Indigenous Services Canada is getting a failing grade on several fronts from the federal auditor general.

In a scathing report released Tuesday, Karen Hogan found the department made unsatisfactory progress implementing six past audits completed between 2015 and 2022, leaving First Nations facing persistent barriers when accessing health and dental care, safe drinking water and emergency services.

“Unless significant progress is made in addressing these barriers, the federal government may struggle to improve services and program outcomes and to advance reconciliation,” the report says.

This lack of progress came despite the almost doubling of spending on Indigenous services over the last five years, Hogan said in morning testimony at the House of Commons standing committee on public accounts.

“Sustained focus from Indigenous Services Canada to rethink how it delivers programs while collaborating with First Nations to improve their capacity is an important step to resolving the persistent issues,” she told lawmakers in prepared remarks.

Indigenous Services Canada (ISC) was created in 2017 when the Trudeau government dissolved the Indigenous and Northern Affairs Department and split it in two.

Ontario Regional Chief Abram Benedict, who advocates for all 133 First Nations in the province, said the audit’s findings are sad and unfortunate but also unsurprising.

“The auditor general’s report has basically told us something that we already know: that access issues, resource issues, continue to be a major challenge for a number of our communities,” he said.

“A number of these areas … are basic human rights, necessities that many people take for granted, and sadly in our communities are being underserved and disadvantaged.”

WATCH | Auditor General Karen Hogan discusses her latest report:

Indigenous Services Canada not delivering, causing ‘uncertainty and concern,’ AG finds

Auditor General Karen Hogan said Indigenous Services Canada ‘really needs to rethink’ their approach after finding unsatisfactory progress made between 2015 and 2022, leaving First Nations facing barriers when accessing health and dental care, safe drinking water and emergency services.

The audit says spending on programs for Indigenous peoples grew by about 84 per cent between 2019-20 and 2023-24, from $13 billion to $24 billion. However the department failed to implement 53 per cent, or more than half, of the auditor general’s recommendations.

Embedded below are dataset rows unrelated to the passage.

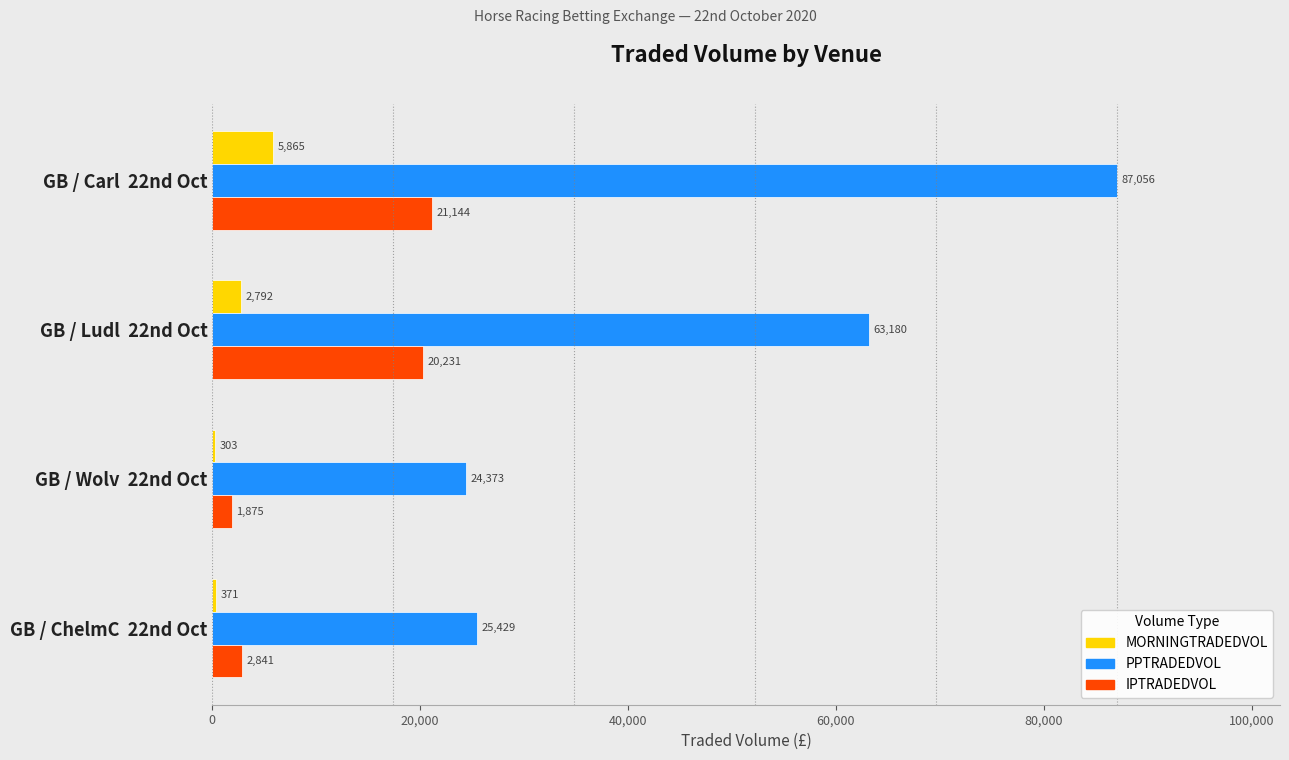

What are all the series names shown in the legend?

MORNINGTRADEDVOL, PPTRADEDVOL, IPTRADEDVOL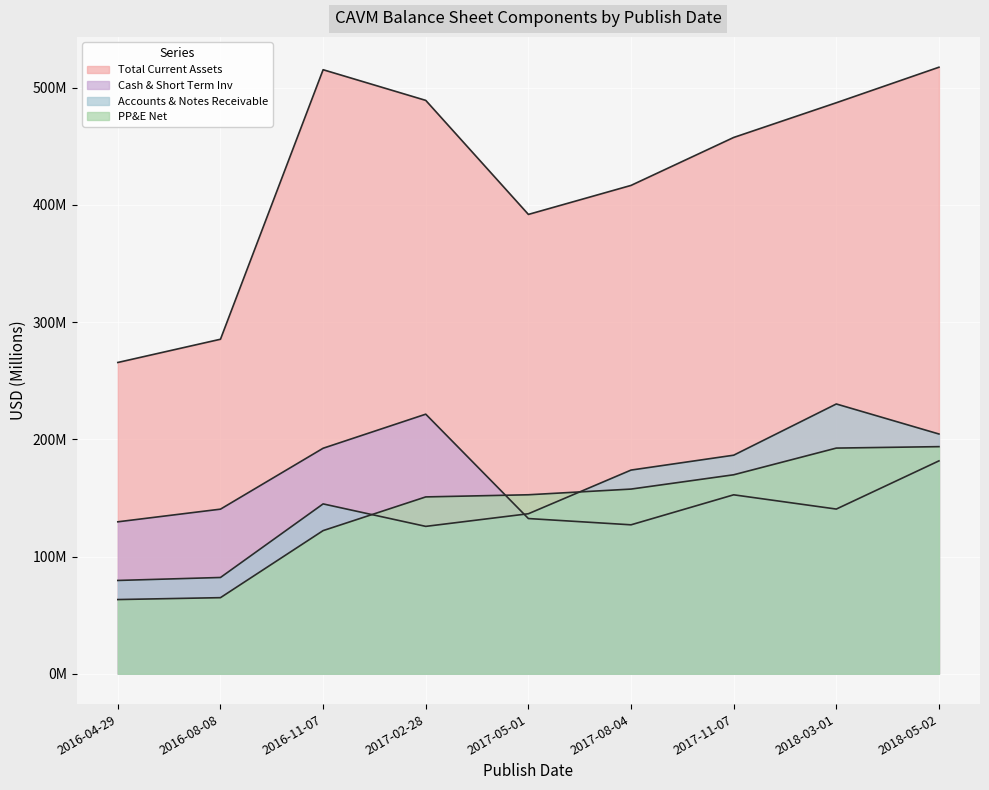

Is the value of Accounts & Notes Receivable at 2016-04-29 greater than the value of Cash & Short Term Inv at 2017-11-07?

No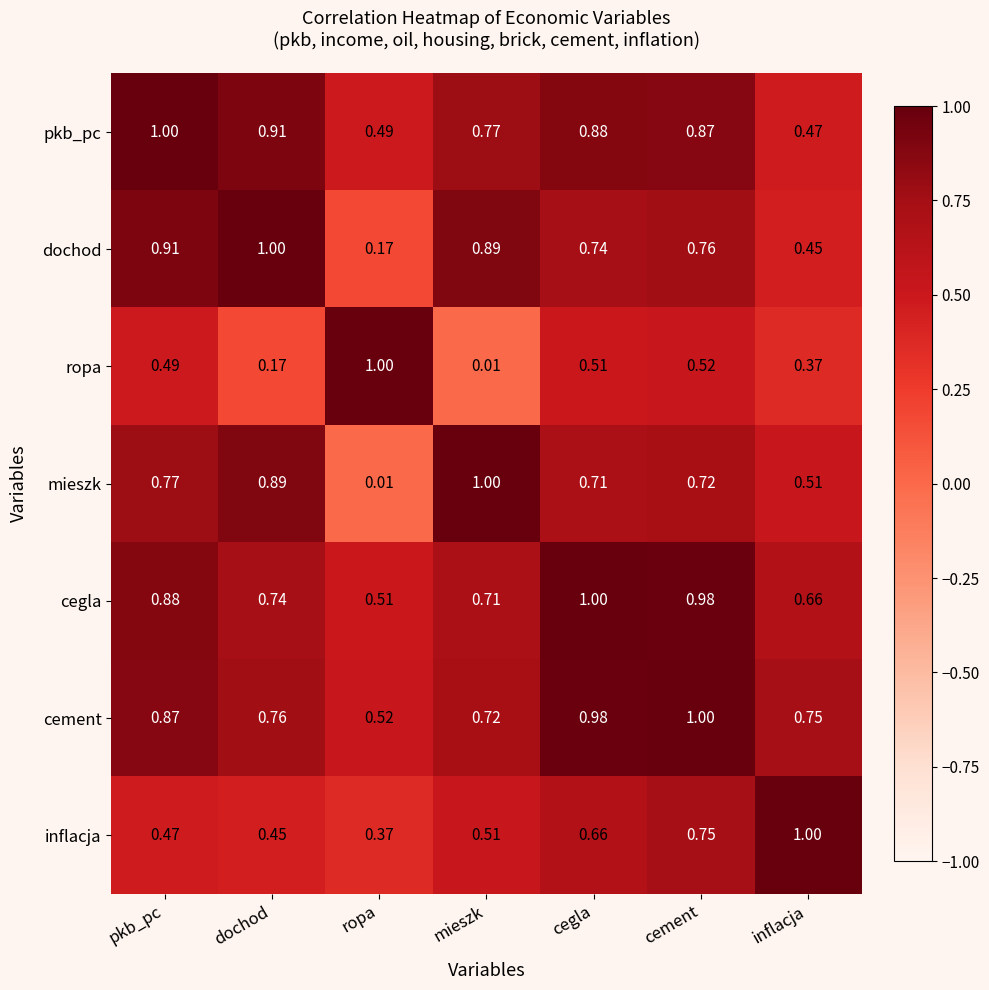

At how many categories does at least one series exceed 0?

7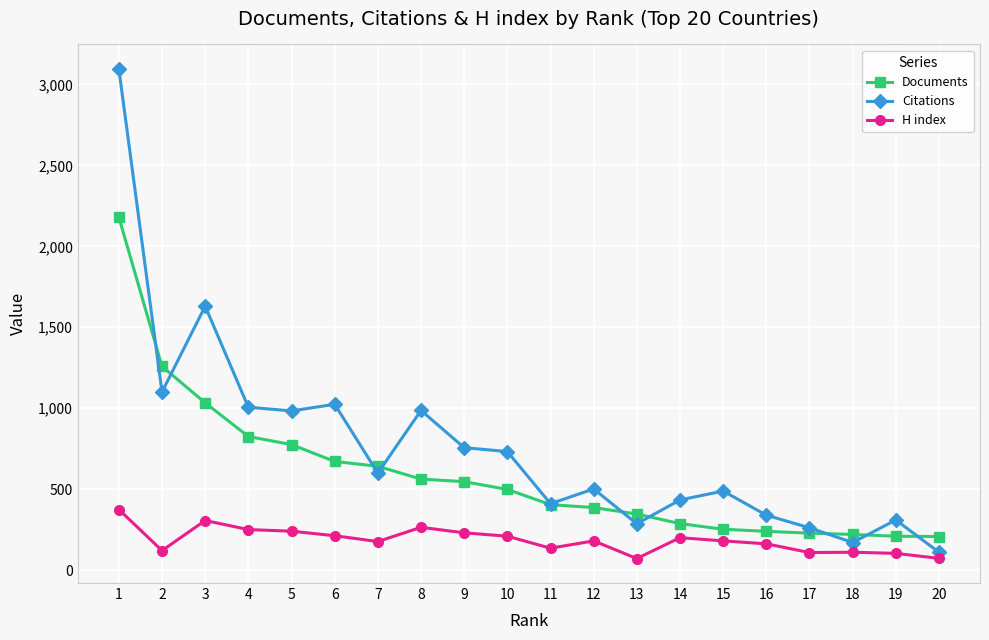

At which category does Citations reach its first local peak?

3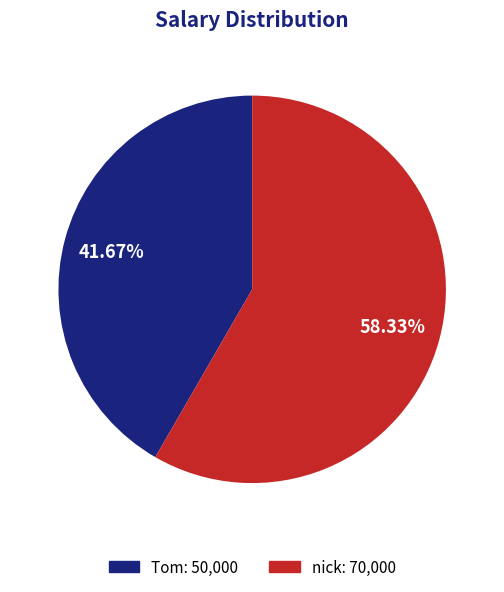

Rank the categories by value from lowest to highest.

Tom, nick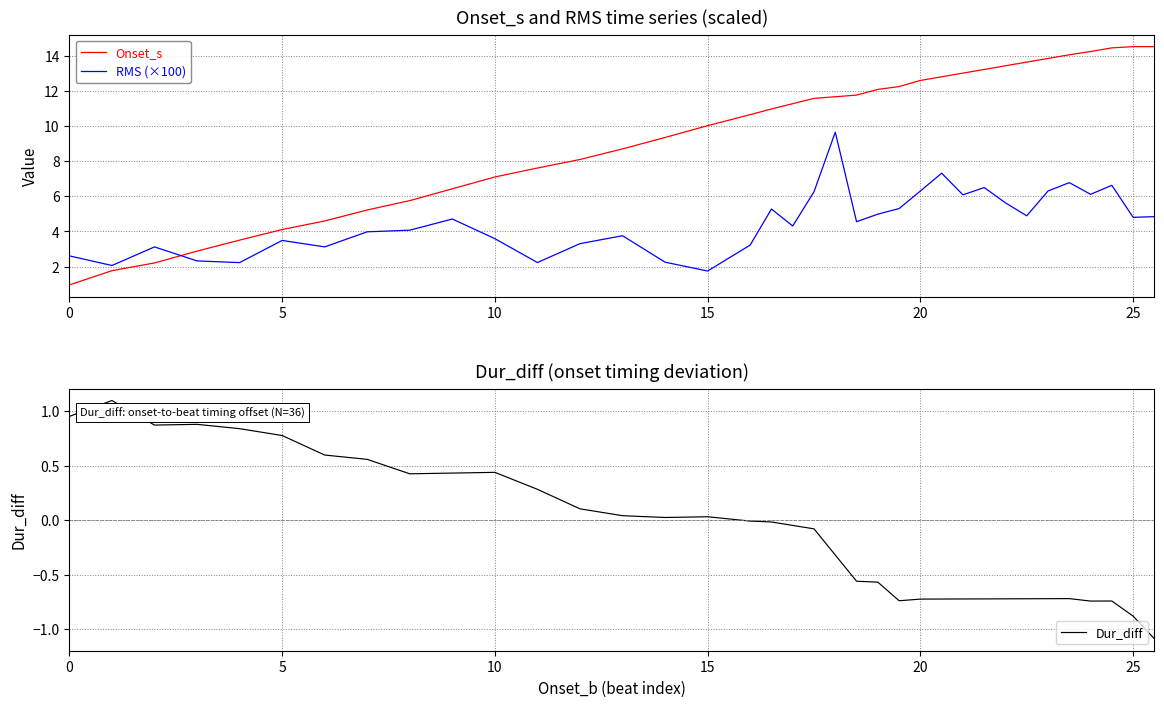

How many interior local peaks does the RMS (×100) series have?

10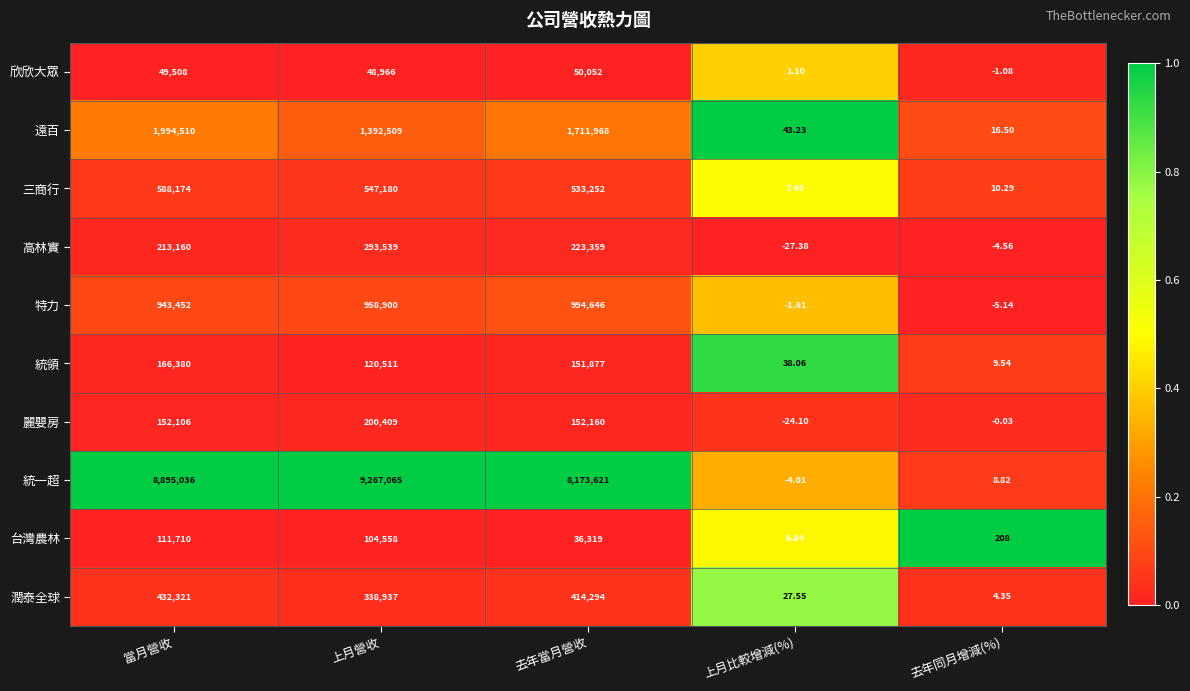

Which series changed the most between 去年當月營收 and 上月比較增減(%)?

統一超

Hogan took aim at what her report calls a lack of sustained attention from management, a lack of clarity around what level of service government is supposed to deliver, a failure to help build First Nations capacity to deliver programs themselves, and a passive and siloed approach to supporting communities.

The audit found:

Continued challenges with access to health services.Gaps in assessing the impact of oral health programs.Improved measurement and reporting on socio-economic gaps and education.Long-standing issues prevented access to safe drinking water.Critical gaps persist in emergency management amid growing threats.

Indigenous Services Minister Mandy Gull-Masty sought to put a positive spin on these findings when asked by a reporter outside the House of Commons why First Nations should accept substandard services. 

The minister called the report a guidepost and path forward. She framed it not as a failure but an opportunity.

“I believe that it is critical for people to really know and understand that at ISC, we’re innovating,” Gull-Masty said in a media scrum flanked by other Liberal cabinet ministers on Tuesday.

“We are the department that works with our partners; we co-develop with them. This is where our greatest successes lie. That’s what the auditor general’s report also reaffirms for me.”

WATCH | Mandy Gull-Masty on auditor general’s report:

Minister says Indigenous Services would have ‘greater success’ working closer with communities

Indigenous Services Minister Mandy Gull-Masty reacts to an auditor general’s report which stated the agency has made minimal progress in alleviating barriers with health and dental care, safe drinking water and emergency services in Indigenous communities.

Gull-Masty also said in French that historically First Nations haven’t always received enough funding, adding later there were some things in the report she didn’t necessarily agree with — that the department needed to be setting better targets, for instance. Her department aims not to not tell communities where they need to be, she said, but meet them where they’re at.

“I see in the report she’s asking for faster, clearer, transparent approaches to achieving those goals,” Gull-Masty said.

“But there’s one thing that’s really important to me as a minister: that I’m also including, in partnership, those Indigenous voices that have to be at the table.”

Benedict acknowledged this response as the “government-line approach” but he agreed the report is an opportunity for Canada to do better by handing decision-making authority back to First Nations.

“The community, the rights holders, have the inherent jurisdiction to govern themselves,” he said.